A pesquisadora constatou que havia mais cobre do que ouro nas peças pré-colombianas, contrariando as expectativas. Cristiane também já analisou a composição elementar de pigmentos encontrados nas pinturas decorativas da cartonagem do sarcófago de uma múmia egípcia do Período Romano – século I, considerada a peça mais rara do Museu Nacional da UFRJ. O objetivo da análise era saber se a múmia pertencia a um determinado sarcófago. Analisando o tecido que envolve a múmia e fragmentos da cartonagem, a pesquisadora da COPPE constatou que os pigmentos usados nos dois tipos de amostras eram do mesmo período. “Realizamos ainda testes de correlação para confirmar que tais amostras apresentavam a mesma procedência”, afirma Cristiane.

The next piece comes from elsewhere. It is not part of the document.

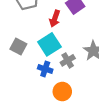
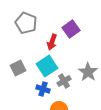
gray square: (18, 46) -> (18, 68), turned 35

Ainda para o Museu da UFRJ Cristiane realizou outro trabalho na área de arqueometria: a análise de tangas cerâmicas da Ilha de Marajó. Triangulares e côncavas, as peças marajoaras eram provavelmente usadas pelas jovens índias durante rituais de puberdade. Cristiane explica que as tangas foram comparadas com o auxílio de um programa de estatística multivariada que permite verificar a relação entre as peças. “Apesar de análises quantitativas e qualitativas terem indicado uma semelhança muito grande entre as amostras das tangas, comprovamos a partir da análise multivariada que as peças pertencem a três grupos distintos, o que revela diferentes procedências”, explica.
Saiba como funciona a técnica usada no equipamento desenvolvido na COPPE
O sistema portátil de Fluorescência emite raios X que entram em contato com a pintura num processo conhecido como efeito fotoelétrico. Este processo ocorre quando fótons de raios X interagem com elétrons dos átomos que compõem o pigmento, retirando um elétron e criando uma vacância. O átomo passa então por um rearranjo eletrônico, no qual essa vacância é preenchida, ocasionando emissão de raios X com um determinado valor de energia. Com a utilização de um analisador multicanal, que faz a interligação entre o sistema e um notebook, é possível visualizar através de gráficos, chamados de espectros, os picos de energia gerados. Cada elemento químico apresenta valores específicos de energia, o que permite constatar sua presença e, consequentemente, identificar o pigmento utilizado na pintura. Se, por exemplo, forem encontrados os dois picos com os valores de energia característicos do elemento ferro (6,4 e 7,0 keV) numa coloração azul, de imediato será possível saber que o artista utilizou o pigmento azul da Prússia, já que este é o único pigmento azul que possui ferro em sua composição química.